As we know, service provider can send the error back to the consumer in the following ways:
- As a normal response, by populating the fields like “ErrorNumber” and “ErrorMesssage”. Assuming that these fields are defined in the response message structure in WSDL.
- As a SOAP fault
Typically when OSB is mediating between service consumer and service provider, we might have to transform this error response or fault response to the response structure defined in the proxy WSDL. So we need to understand on what message context variables can be used for this transformation.
As per WS-I BP, the service provider should send the HTTP response code as 200 when the error is being sent back as normal response and 500 should be sent when the error being sent back in form of the SOAP fault.
When HTTP response code 200 is received, OSB treats it as a normal response and $body will have the received response. And when response code 500 is received, the OSB runtime control goes to the ‘Service Error Handler’ if present or to ‘System Error Handler’. That means OSB considers the fault response also as a normal response and populates $body, when response code is 200 is received for fault response.
And OSB populates different message context variables in case of fault response with 500 code depending on whether Routing or Service Callout are used to call the business service.

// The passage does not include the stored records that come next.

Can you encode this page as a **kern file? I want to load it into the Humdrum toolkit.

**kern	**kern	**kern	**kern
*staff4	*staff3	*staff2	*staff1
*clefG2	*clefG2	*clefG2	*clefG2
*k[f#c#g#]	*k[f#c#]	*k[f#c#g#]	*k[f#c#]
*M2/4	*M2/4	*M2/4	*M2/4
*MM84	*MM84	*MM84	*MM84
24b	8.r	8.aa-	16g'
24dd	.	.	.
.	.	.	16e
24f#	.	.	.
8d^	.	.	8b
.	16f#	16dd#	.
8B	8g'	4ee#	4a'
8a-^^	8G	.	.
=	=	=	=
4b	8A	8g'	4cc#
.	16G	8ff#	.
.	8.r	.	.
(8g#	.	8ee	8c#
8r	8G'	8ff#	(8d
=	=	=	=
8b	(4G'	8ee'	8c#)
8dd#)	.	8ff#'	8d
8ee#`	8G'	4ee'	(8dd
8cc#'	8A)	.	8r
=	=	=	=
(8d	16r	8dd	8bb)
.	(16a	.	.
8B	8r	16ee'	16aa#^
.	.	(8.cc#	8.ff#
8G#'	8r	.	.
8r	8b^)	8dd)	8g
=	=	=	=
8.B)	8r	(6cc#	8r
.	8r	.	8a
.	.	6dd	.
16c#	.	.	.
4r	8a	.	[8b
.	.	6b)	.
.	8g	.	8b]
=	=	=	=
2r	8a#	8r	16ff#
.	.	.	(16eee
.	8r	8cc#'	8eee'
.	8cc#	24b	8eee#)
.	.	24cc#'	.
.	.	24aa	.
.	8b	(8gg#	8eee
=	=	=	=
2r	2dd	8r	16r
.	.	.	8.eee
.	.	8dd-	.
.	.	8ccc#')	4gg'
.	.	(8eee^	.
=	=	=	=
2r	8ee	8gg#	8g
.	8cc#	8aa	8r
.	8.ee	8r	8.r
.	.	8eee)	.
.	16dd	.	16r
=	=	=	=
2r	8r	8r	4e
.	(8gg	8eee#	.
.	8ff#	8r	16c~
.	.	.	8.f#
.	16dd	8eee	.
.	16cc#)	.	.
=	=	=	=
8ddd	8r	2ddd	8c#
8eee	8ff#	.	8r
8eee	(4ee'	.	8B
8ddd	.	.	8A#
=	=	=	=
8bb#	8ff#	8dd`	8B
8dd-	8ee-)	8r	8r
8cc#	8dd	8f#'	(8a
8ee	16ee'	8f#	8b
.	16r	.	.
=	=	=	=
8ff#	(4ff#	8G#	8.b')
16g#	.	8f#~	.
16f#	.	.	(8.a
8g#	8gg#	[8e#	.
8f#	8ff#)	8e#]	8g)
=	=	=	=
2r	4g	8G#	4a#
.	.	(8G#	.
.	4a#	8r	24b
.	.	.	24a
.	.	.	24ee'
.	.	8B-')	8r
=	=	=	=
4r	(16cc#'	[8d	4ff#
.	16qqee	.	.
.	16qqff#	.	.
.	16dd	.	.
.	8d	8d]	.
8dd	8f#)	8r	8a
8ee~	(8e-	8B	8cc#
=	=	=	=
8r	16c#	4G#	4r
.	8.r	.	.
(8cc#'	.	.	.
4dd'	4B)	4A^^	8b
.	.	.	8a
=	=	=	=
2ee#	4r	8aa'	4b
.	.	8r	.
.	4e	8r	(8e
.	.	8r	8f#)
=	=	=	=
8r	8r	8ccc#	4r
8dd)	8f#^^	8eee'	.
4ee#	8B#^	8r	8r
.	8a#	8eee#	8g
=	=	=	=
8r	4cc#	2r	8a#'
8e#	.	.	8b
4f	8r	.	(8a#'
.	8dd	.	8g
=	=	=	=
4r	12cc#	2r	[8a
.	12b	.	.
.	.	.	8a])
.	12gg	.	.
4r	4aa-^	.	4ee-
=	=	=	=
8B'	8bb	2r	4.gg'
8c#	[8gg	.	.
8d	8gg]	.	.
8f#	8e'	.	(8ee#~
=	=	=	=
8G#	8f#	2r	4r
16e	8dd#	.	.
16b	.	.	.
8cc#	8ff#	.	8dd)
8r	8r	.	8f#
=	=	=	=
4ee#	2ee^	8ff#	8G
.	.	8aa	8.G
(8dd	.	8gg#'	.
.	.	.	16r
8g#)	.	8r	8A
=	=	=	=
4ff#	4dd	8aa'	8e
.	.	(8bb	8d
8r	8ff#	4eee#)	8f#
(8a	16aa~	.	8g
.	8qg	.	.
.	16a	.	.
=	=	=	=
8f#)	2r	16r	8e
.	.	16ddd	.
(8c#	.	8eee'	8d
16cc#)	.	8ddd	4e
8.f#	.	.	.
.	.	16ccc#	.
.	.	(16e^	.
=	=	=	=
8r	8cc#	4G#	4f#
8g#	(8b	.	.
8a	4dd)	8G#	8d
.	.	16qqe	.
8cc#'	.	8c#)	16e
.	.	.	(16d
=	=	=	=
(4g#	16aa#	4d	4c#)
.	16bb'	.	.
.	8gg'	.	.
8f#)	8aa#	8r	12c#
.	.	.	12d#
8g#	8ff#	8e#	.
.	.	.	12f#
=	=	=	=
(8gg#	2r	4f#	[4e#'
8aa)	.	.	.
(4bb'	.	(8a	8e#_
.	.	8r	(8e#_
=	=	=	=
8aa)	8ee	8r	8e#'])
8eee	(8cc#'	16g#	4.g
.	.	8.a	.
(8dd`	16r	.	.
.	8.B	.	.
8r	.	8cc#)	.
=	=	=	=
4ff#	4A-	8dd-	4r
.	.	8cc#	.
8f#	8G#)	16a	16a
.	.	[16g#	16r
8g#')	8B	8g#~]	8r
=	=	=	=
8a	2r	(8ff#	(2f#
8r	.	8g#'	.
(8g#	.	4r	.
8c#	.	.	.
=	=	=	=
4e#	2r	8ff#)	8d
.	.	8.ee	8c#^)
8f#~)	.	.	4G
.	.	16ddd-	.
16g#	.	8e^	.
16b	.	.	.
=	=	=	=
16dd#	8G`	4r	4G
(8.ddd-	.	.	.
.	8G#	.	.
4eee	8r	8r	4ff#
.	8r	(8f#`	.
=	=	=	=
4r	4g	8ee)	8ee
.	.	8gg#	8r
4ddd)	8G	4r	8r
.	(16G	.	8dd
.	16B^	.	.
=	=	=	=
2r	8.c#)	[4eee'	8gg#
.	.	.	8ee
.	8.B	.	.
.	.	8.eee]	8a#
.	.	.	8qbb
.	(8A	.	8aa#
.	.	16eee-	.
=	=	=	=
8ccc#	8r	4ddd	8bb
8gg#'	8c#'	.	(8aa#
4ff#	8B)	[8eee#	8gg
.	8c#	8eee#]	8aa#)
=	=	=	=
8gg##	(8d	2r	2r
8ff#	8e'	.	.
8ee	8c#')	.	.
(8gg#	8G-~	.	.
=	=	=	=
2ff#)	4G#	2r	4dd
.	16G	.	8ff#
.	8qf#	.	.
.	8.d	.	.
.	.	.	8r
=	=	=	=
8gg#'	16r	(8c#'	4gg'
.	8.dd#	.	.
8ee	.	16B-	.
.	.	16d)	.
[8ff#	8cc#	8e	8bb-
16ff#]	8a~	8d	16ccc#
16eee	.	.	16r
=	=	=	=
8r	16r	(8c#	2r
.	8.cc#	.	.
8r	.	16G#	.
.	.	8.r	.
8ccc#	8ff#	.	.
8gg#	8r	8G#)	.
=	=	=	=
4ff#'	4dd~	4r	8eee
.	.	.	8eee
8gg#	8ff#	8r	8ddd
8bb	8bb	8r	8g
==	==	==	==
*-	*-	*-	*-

When routing is used, the variable $body will have the fault response. When service callout is used, the variable $fault will have the fault response in ‘ReceivedFaultDetail’ structure.
For demonstrating the same, the following SOAP fault structure is used as a response in SOAP UI mock service.
<SOAP-ENV:Envelope xmlns:SOAP-ENV="http://schemas.xmlsoap.org/soap/envelope/" xmlns:xsi="http://www.w3.org/1999/XMLSchema-instance" xmlns:xsd="http://www.w3.org/1999/XMLSchema">
<SOAP-ENV:Body>
<SOAP-ENV:Fault>
<faultcode>SOAP-ENV:Client</faultcode>
<faultstring>Failed to locate method (ValidateCreditCard) in class</faultstring>
<detail>
<ValidationError>
<ErrorCode>78970989</ErrorCode>
<ErrorMessage>Validation failed.Credit Card Expired.</ErrorMessage>
</ValidationError>
</detail>
</SOAP-ENV:Fault>
</SOAP-ENV:Body>
</SOAP-ENV:Envelope>
Create 2 proxy services with routing and service callout as shown below.
Proxy with Routing
Proxy with Service Callout
The log activities in the error handler are used to log the contents of $body and $fault variable for demonstration purpose.
Create a business service by giving the mock service endpoint which returns a SOAP fault as shown below.
In case of routing, the following screenshot confirms that $body has the received fault response. So the expression fn:empty($body/soap-env:Fault) can be used to find out whether we have received the fault or not.
In case of service callout, the following screenshot confirms that $fault has the received fault response. So the expression fn:empty($fault/ctx:details/con1:ReceivedFaultDetail) can be used to find out whether we have received the fault or not. We can come up with similar kind of expressions for all other OSB faults that are described in the link.
In case where both service callout and routing are used in single proxy service, a combination of both of above expressions has to be used.
Also look at the note given here that talks about fault handling in OSB.
Dear Siva,
Could you please share any design on common error handling and notification framework in osb? Could you please share your email id as well?
i did not remember seeing any standard patterns followed by ppl.
Hi Author, Can you please let me know which is the better approach to go with (fault as normal response vs soap fault) ?
I want to be little diplomatic here as i feel we can’t decide on the better approach without depending on the scenario. I generally go with the soap fault approach where i declare 2 to 3 specific fault structures and one generic fault structure in WSDL definition.